Of course, today this isn’t as simple as an app. Abstraction becomes important, as do symbolic approaches to verification which can, though clever techniques, fully verify key aspects of the functionality of say a data transport block by checking just a limited set of possibilities. Very interesting concepts – maybe not something most of us would try unassisted, but this points to what we might expect to see eventually in packaged solutions. Will it completely replace simulation on these blocks? I would guess not, but it does seem possible that formal will eventually do more of the heavy lifting.
Mandar Munishwar from Qualcomm followed with a neat sequel. Maybe you did what Vigyan suggested but you’re still not convinced from a signoff perspective. How can you more thoroughly check coverage to make sure you didn’t miss hidden problems?

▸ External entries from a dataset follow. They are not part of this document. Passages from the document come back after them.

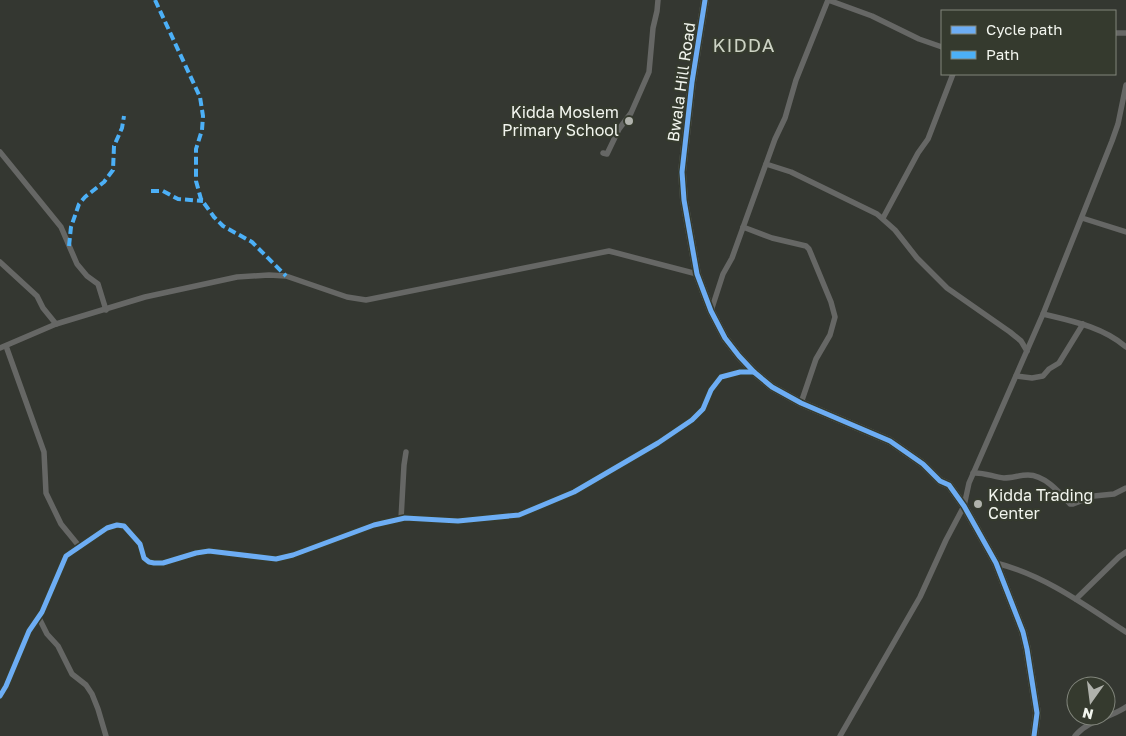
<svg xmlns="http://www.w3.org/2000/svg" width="1126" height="736" viewBox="0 0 1126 736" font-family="'Golos Text',sans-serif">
	<rect width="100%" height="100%" fill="#343731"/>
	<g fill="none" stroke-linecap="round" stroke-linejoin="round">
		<g stroke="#666765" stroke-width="5.5">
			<polyline points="828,0 872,16 919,39 942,47"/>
			<polyline points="1115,33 1126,33"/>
			<polyline points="0,152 61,227 77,264 87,276 98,284 106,310"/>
			<polyline points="603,153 607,154 619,129 631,113 649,72 653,28 657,11 658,0"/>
			<polyline points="766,164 791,172 877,214 895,230 917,258 947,288 1010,332 1021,341 1027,351"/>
			<polyline points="883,218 918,153 928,139 953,74"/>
			<polyline points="1082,218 1126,232"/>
			<polyline points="743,227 772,238 806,246 809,249 831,302 835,317 830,335 816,359 801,403"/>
			<polyline points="0,262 37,296 43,308 56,324"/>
			<polyline points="711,311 723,274 732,258 775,139 785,118 796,80 828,0"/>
			<path d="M1043,314c29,7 60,13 83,33"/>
			<polyline points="6,346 44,452 46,493 61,524 79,546"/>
			<polyline points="0,348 56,324 145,297 237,277 269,275 286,276 347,297 366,300 609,251 697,274"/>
			<polyline points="1016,376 1032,378 1043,376 1049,369 1059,363 1083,324"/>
			<path d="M973,473c11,-1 20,4 31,5 8,0 16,-3 24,-3 17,0 32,18 42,29h3l21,-8 20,-2 12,-6"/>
			<polyline points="401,519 404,465 406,452"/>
			<path d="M996,563c48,12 89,42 130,69"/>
			<polyline points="1076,599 1119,557 1126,552"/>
			<polyline points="39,618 47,634 58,646 72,674 86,685 92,694 98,709 106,736"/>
			<polyline points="0,696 6,686 29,631 42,612 66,556 107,528 117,525 124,526 140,544 144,558 149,562 154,563 163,563 196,553 209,551 276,559 293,555 374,525 405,518 458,521 519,515 574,492 658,443 692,420 703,409 711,390 721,377 740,372 754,372"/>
			<polyline points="840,736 920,597 946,540 964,506 969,483 1043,314 1112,141 1118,124 1126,85"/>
			<path d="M1075,736c13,-16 35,-18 51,-29"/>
		</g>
		<polyline stroke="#666765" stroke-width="8" points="705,0 692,82 682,172 684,200 697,274 711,311 725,338 739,356 754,372 772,387 801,403 890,441 923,464 940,481 949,485 964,506 996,563 1023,632 1027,649 1037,713 1034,736"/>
		<g stroke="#4cb0f7" stroke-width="4" stroke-dasharray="8 4" stroke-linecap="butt">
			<polyline points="155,0 200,97 203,116 202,130 196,149 196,181 201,199 214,217 223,226 252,242 286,276"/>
			<polyline points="151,191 163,191 178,199 203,201"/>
			<polyline points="69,246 71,227 79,204 85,197 104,182 113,170 114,146 122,128 124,116"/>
		</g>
		<g stroke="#353a2e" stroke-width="8">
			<g id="cycleway">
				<polyline points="705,0 692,82 682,172 684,200 697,274 711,311 725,338 739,356 754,372 772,387 801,403 890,441 923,464 940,481 949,485 964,506 996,563 1023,632 1027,649 1037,713 1034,736"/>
				<polyline points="0,696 6,686 29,631 42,612 66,556 107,528 117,525 124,526 140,544 144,558 149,562 154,563 163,563 196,553 209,551 276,559 293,555 374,525 405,518 458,521 519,515 574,492 658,443 692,420 703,409 711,390 721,377 740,372 754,372"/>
			</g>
		</g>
		<use href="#cycleway" stroke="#6dadf4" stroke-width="5"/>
	</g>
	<g fill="#b0b2ac" stroke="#353a2e" stroke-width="2">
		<circle cx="629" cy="121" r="5"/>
		<circle cx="978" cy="504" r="5"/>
	</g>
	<g text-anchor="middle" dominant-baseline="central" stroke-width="4.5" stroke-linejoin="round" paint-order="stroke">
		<g font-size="16" fill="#f2f5ee" stroke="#353a2e">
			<text transform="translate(681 82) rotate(-82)">Bwala Hill Road</text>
		</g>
		<g font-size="16" fill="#f2f5ee" stroke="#353a2e" text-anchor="end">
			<text x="619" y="112">Kidda Moslem<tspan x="619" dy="18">Primary School</tspan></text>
			<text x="988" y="495" text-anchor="start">Kidda Trading<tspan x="988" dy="18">Center</tspan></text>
		</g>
		<g font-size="19" letter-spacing="1" fill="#cdd3c5" stroke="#353a2e">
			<text x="744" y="44">KIDDA</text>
		</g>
	</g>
	<rect x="941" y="10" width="175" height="65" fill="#353a2e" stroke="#81857b"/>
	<rect x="951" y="26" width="25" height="8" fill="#6dadf4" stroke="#81857b"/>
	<text x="986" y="35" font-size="15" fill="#f2f5ee">Cycle path</text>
	<rect x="951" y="51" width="25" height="8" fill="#4cb0f7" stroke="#81857b"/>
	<text x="986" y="60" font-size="15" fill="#f2f5ee">Path</text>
	<g transform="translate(1091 701) rotate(194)"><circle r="24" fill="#353a2e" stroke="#81857b"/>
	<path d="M0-4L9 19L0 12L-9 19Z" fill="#b0b2ac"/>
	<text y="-8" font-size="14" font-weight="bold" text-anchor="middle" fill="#f2f5ee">N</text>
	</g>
</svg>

He started with a very interesting concept – the proof-core. When we think about proving an assertion we think about checking within the cone of influence (COI) leading up to the assertion. But a proof for an assertion doesn’t necessarily have to look at the whole cone of influence; the prover only extends out though just the piece of logic (the formal core) required to prove the assertion – which may be a lot smaller than the COI. This means that any potential bugs beyond the formal core may be missed. He suggested logic mutation to expose such problems; change the logic slightly then re-run the proof, and repeat with more mutations. Based on his experiments, he found at least one more problem on the DMA controller he used as his test DUT. What Mandar wants to get to is higher levels of formal coverage by pushing analysis, through mutation, beyond an initially limited set of formal cores.

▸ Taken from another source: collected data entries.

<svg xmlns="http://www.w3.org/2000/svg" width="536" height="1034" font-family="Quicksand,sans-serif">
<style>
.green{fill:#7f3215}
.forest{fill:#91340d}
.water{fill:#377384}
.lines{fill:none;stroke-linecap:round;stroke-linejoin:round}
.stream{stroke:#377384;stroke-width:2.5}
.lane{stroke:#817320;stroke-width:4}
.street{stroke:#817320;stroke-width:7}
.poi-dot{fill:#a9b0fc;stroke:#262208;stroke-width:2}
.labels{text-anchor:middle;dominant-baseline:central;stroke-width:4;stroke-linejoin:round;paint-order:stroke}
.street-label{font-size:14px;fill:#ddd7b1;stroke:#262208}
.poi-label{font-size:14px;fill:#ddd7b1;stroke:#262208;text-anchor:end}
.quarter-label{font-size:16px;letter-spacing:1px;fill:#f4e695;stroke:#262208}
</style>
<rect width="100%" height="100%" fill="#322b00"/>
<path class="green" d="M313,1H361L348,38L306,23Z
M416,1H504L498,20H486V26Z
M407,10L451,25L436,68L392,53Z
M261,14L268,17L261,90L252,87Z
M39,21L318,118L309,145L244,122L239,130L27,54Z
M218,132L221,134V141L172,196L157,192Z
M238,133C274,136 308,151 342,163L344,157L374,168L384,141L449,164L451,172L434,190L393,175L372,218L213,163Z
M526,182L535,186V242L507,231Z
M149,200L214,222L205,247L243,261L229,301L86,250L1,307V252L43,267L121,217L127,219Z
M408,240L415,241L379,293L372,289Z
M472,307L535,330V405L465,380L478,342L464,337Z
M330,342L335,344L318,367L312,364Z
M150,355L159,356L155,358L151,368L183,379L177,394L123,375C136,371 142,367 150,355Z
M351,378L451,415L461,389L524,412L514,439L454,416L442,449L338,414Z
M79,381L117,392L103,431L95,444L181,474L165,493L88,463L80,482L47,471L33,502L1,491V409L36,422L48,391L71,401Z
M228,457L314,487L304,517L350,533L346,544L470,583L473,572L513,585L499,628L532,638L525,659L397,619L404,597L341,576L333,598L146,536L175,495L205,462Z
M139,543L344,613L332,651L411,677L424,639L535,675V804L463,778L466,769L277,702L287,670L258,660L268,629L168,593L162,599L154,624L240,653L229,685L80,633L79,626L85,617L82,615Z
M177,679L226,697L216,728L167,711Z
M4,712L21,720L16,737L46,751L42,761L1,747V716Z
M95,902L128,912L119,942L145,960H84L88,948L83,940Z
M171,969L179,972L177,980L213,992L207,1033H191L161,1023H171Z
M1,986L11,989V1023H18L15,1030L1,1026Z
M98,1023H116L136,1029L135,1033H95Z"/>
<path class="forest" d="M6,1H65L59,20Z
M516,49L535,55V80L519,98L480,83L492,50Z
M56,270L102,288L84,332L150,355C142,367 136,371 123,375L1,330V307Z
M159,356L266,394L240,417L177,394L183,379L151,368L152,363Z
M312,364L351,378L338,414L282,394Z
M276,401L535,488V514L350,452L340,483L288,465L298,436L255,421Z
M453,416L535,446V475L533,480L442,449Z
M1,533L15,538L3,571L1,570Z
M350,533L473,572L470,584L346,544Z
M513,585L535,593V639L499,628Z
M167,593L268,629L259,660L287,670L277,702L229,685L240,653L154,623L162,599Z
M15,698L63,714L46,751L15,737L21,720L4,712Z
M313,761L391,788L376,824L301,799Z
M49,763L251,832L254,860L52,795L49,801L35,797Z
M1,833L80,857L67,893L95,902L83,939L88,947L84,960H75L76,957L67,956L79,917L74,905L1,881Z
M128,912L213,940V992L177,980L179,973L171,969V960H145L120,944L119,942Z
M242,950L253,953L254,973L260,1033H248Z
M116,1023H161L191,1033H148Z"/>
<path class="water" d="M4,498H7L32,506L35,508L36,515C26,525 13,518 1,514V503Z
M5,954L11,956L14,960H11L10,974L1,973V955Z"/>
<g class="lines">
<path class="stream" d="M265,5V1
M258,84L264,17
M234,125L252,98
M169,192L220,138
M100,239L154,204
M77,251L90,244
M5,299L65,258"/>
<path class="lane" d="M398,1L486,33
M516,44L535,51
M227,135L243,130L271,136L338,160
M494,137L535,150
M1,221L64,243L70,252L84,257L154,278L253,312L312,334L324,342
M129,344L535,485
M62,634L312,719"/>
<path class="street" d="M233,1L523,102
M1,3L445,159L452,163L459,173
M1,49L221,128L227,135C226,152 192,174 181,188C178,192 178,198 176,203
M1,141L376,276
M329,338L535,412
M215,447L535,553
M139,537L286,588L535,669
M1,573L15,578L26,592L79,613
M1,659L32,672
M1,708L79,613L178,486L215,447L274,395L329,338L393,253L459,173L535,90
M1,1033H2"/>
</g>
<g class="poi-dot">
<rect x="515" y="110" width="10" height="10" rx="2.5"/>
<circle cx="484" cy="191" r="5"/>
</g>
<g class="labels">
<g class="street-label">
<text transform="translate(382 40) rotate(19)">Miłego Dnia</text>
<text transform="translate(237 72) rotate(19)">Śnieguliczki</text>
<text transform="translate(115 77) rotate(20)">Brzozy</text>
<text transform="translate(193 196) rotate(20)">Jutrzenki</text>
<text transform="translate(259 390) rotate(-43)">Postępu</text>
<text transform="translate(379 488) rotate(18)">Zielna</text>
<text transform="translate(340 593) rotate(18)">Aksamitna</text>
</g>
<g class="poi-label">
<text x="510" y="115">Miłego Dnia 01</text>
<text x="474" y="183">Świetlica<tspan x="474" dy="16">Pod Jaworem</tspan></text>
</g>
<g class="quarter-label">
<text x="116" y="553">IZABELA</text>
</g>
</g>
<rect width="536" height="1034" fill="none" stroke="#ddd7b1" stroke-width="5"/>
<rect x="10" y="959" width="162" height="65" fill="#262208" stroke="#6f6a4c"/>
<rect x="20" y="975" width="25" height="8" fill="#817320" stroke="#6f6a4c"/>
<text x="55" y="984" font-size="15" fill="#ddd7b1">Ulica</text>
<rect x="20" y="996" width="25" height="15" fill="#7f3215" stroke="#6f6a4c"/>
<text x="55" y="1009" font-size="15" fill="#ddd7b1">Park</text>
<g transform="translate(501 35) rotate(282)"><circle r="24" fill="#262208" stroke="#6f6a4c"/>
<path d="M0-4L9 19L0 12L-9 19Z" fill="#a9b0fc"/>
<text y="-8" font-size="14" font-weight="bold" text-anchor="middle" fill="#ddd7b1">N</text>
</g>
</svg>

Pratik Mahajan from Synopsys wrapped up with a few future-looking areas. The first was around a goal that many formal users will welcome. As we know, formal depends on multiple engines – BDD, SAT, ATPG and more. Each has special strengths and weaknesses, each has a host of parameters, you need to know when you should selectively push deeper beyond nominal proof depths, and you need to know when you should switch from one approach to another. Knowing how to make these choices is a big part of why the full scope of formal property-checking has been viewed as a PhD-only topic; you must know how to orchestrate all these possibilities.

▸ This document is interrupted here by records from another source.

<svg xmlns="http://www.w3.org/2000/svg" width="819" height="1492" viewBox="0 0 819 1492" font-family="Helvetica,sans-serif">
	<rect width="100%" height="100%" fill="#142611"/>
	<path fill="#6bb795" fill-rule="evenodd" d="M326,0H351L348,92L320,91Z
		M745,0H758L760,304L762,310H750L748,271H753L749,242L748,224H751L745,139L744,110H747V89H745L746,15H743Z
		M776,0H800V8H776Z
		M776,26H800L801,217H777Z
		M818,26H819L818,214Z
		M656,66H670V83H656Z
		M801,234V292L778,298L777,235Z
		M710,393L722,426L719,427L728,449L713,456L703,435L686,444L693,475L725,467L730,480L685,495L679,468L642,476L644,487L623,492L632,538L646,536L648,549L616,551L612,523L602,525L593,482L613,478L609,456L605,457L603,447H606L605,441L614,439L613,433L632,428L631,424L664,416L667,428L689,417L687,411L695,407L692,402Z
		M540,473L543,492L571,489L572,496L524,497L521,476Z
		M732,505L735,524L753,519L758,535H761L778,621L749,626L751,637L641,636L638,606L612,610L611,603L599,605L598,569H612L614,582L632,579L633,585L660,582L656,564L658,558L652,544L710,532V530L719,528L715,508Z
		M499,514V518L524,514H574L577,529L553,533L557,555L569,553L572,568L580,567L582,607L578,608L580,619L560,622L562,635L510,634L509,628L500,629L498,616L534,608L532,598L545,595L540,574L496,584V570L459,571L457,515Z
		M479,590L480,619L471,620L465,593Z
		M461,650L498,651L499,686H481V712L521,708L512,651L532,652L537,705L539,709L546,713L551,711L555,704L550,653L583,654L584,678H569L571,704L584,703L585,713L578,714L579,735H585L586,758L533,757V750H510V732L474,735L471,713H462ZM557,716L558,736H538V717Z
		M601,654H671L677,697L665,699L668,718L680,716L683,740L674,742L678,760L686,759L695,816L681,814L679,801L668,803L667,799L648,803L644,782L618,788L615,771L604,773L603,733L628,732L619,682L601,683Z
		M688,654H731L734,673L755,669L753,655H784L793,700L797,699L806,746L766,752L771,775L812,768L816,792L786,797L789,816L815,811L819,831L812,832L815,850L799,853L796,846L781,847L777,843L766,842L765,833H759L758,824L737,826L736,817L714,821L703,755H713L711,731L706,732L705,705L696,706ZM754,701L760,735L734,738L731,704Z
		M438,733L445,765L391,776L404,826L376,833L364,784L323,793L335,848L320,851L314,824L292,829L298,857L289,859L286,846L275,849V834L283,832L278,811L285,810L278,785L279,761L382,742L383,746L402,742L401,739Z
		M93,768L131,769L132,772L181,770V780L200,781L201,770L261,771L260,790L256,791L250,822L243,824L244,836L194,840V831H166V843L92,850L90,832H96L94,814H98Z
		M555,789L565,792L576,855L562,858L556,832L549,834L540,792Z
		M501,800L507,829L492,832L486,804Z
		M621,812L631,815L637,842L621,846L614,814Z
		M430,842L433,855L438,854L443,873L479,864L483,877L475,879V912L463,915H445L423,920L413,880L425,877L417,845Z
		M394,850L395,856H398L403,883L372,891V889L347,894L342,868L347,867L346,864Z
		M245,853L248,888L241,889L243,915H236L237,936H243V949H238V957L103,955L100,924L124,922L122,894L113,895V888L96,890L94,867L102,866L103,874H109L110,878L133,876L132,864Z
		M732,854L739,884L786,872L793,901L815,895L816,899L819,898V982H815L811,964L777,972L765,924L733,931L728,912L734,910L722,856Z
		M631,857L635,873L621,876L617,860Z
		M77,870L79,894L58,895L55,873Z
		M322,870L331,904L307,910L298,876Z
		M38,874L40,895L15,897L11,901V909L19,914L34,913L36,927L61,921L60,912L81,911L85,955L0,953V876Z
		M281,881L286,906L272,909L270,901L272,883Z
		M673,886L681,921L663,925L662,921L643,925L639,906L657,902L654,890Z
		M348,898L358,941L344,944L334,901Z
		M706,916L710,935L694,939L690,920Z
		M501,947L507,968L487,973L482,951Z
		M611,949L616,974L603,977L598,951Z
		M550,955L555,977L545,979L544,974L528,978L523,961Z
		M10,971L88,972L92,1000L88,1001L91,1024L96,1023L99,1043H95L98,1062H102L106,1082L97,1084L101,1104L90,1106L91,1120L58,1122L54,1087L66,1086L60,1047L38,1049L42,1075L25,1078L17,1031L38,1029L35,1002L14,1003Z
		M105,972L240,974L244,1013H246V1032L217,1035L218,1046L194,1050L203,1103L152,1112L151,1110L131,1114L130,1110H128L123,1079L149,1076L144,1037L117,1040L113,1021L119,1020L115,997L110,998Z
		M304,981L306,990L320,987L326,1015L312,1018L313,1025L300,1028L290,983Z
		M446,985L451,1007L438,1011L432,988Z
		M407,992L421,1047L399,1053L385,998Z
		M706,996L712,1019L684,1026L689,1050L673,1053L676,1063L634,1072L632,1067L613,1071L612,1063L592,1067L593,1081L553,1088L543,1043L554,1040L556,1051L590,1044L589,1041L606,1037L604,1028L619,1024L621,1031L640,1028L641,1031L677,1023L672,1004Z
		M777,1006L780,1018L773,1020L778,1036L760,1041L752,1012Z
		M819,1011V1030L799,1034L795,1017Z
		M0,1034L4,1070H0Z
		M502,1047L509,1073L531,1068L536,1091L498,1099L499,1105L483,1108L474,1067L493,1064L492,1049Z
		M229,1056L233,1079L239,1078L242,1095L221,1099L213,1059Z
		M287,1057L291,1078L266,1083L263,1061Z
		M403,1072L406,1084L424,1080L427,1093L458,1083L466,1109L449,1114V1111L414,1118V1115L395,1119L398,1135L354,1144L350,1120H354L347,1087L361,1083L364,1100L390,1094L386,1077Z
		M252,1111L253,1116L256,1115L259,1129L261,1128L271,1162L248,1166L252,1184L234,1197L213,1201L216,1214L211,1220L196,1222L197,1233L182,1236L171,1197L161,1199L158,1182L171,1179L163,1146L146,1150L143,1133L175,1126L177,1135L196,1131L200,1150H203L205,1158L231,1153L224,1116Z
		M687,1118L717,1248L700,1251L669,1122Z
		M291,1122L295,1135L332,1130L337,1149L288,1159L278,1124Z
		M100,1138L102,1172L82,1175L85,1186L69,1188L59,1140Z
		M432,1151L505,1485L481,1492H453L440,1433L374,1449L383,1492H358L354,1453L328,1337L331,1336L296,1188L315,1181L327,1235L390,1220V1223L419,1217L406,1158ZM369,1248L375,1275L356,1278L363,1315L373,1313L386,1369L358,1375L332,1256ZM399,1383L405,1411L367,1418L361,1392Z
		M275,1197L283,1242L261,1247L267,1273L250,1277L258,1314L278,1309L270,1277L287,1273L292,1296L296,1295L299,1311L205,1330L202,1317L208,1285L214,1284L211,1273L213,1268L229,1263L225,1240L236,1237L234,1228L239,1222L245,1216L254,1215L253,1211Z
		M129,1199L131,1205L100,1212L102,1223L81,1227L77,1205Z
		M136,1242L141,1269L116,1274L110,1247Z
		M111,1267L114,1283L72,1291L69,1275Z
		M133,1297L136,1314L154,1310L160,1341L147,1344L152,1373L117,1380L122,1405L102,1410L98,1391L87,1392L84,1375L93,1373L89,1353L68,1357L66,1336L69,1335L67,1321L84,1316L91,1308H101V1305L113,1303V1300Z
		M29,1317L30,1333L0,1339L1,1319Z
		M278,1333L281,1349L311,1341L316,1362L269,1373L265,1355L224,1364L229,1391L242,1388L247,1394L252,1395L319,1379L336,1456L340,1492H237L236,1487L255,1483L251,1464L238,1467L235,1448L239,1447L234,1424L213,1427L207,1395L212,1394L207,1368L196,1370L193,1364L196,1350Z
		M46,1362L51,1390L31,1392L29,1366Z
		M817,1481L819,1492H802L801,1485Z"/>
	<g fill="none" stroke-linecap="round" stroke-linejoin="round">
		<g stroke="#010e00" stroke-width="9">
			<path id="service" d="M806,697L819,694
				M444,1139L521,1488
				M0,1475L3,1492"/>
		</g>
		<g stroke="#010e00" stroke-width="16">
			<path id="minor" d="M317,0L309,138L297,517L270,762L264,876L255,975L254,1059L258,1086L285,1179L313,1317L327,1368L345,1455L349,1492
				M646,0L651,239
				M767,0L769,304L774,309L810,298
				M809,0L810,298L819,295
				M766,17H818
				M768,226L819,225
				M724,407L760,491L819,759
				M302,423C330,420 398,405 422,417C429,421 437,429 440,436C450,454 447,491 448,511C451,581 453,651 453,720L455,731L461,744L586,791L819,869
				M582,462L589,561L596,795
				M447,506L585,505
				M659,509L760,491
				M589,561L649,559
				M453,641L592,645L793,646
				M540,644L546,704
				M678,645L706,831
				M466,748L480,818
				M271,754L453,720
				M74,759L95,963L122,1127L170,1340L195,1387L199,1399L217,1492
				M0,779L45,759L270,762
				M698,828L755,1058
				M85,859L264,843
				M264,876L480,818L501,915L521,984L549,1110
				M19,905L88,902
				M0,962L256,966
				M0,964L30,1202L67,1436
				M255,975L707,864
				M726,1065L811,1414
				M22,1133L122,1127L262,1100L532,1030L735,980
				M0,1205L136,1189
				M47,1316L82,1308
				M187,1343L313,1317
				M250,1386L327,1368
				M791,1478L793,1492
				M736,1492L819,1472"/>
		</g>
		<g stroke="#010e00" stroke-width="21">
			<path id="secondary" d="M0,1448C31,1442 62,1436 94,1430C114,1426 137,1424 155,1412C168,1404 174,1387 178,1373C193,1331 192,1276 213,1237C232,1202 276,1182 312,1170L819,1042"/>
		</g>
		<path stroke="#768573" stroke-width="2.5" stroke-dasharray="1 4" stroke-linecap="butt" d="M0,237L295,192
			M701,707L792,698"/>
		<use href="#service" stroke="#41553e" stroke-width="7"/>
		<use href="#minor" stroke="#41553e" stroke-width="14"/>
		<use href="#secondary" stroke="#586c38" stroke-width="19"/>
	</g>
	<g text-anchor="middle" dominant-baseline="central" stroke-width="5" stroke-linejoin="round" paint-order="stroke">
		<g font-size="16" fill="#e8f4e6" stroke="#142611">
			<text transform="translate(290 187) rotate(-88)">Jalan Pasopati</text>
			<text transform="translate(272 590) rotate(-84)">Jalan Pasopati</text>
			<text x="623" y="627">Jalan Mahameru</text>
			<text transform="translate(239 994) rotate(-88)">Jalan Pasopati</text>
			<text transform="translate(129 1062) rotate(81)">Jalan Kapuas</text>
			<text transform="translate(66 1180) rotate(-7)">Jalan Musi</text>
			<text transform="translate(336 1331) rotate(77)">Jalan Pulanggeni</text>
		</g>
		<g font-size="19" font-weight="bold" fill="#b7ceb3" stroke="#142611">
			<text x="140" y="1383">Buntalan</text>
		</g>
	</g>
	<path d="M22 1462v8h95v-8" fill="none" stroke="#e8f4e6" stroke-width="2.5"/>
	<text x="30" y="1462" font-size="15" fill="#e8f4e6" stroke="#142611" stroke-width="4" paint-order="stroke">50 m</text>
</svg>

Pratik described an approach to putting all that orchestration in a box, along with managing distribution of jobs out to server farms (since many tasks can run in parallel). He didn’t get into too much detail but it sounds like this is an adaptive approach, starting from some well-known recipes, with ability to fine-tune as results start to come back. From an end-user perspective, this could make more complex and more complete proofs much more accessible to non-experts.
Pratik also covered dealing with inconclusive proofs; another sore spot for formal users. Anything he can do to help here will be greatly appreciated. And he discussed work being done on machine learning in formal and assistance in bug hunting which I covered in an earlier blog on FMCAD.
I must apologize to the presenters for my highly-abbreviated treatment of what they presented. I hope at least I conveyed a sense of the rich set of formal options they presented, both for today and to for the future. You can learn a lot more from Tutorial9 from the DVCon download.